Each point defines a linear equation:
\[C + D = 1\] \[C + 2D = 2\] \[C + 3D = 2\]
This translates to matrix form:
\[\begin{bmatrix} \begin{array}{rr} 1 & 1 \\ 1 & 2 \\ 1 & 3 \\ \end{array} \end{bmatrix} * \begin{bmatrix} \begin{array}{r} C \\ D \\ \end{array} \end{bmatrix} = \begin{bmatrix} \begin{array}{r} 1 \\ 2 \\ 2 \\ \end{array} \end{bmatrix}\]
What are we minimizing when we try to find the best possible projection of \(b\) into the columnspace. Minimize \(\lvert Ax-b\rvert^2=\lvert e\rvert^2\). The error is how far each point lies from the line.
For the least squares method of calculating the error, outliers can unduly influence the result.
Pretty good discussion of the projections vs the original points at 17:15. Essentially we project all the points in our dataset onto a line.
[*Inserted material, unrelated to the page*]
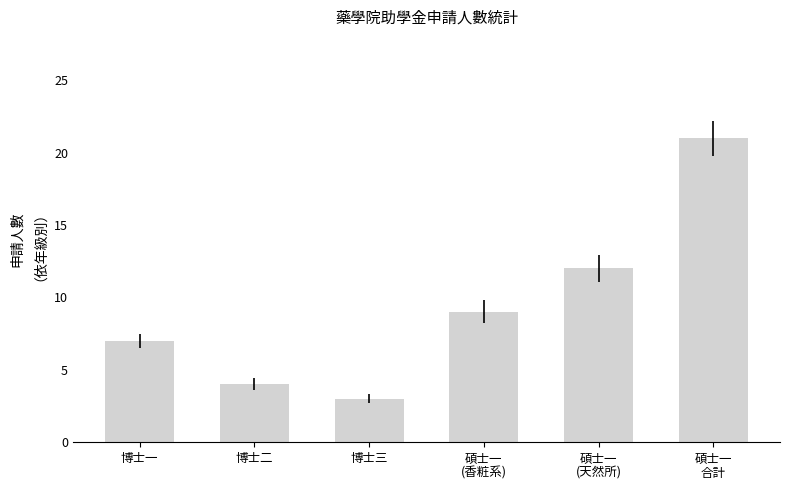

Reading left to right, what are all the values shown in this chart?

7	4	3	9	12	21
We choose the line such that the line minimizes the total error squared.
The goal of least squares: Find \(\hat{x} = \begin{bmatrix} \hat{C} \\ \hat{D} \end{bmatrix}\) and \(P\)
\[A^TA\hat{x} = A^Tb\] \[A^TA = \begin{bmatrix} \begin{array}{rrr} 1 & 1 & 1\\ 1 & 2 & 3\\ \end{array} \end{bmatrix} * \begin{bmatrix} \begin{array}{rr} 1 & 1 \\ 1 & 2 \\ 1 & 3 \\ \end{array} \end{bmatrix} = \begin{bmatrix} \begin{array}{rr} 3 & 6 \\ 6 & 14 \\ \end{array} \end{bmatrix}\] \[A^TAb = \begin{bmatrix} \begin{array}{rrr} 1 & 1 & 1\\ 1 & 2 & 3\\ \end{array} \end{bmatrix} * \begin{bmatrix} \begin{array}{rrr} 1 & 1 & 1\\ 1 & 2 & 2\\ 1 & 3 & 2\\ \end{array} \end{bmatrix} = \begin{bmatrix} \begin{array}{rrr} 3 & 6 & 5\\ 6 & 14 & 11\\ \end{array} \end{bmatrix}\]
Normal equations:
\[3C + 6D = 5\] \[6C + 14D = 11\]
Solution: \(D=\frac{1}{2}\) and \(C=\frac{2}{3}\).
30:00 - good discussion of the error vector and how it relates to the matrix world. He shows how \(b=p+e\) in this example.
\[b = p+e\] \[\begin{bmatrix} \begin{array}{r} 1 \\ 2 \\ 2 \\ \end{array} \end{bmatrix} = \begin{bmatrix} \begin{array}{r} \frac{7}{6} \\ \frac{10}{6} \\ \frac{13}{6} \\ \end{array} \end{bmatrix} + \begin{bmatrix} \begin{array}{r} \frac{-1}{6} \\ \frac{2}{6} \\ \frac{-1}{6} \\ \end{array} \end{bmatrix}\]
Note \(e\) is perpendicular to all vectors in the columnspace.

Back to Linear Algebra

If \(A\) has independent columns, then \(A^TA\) is invertible.
How to prove?
\[\text{Suppose } A^TAx=0 \text{ then prove } x=0\] \[x^TA^TAx=0\] \[(Ax)^T(Ax) = 0\] \[Ax=0\] \[A \text{ has independent columns and } Ax=0 \text{ then } x=0\]
Columns are definitely independent if they are perpendicular unit vectors (orthonormal vectors).

TODO

What is the projection matrix for \(b\) into the left nullspace of \(A\)?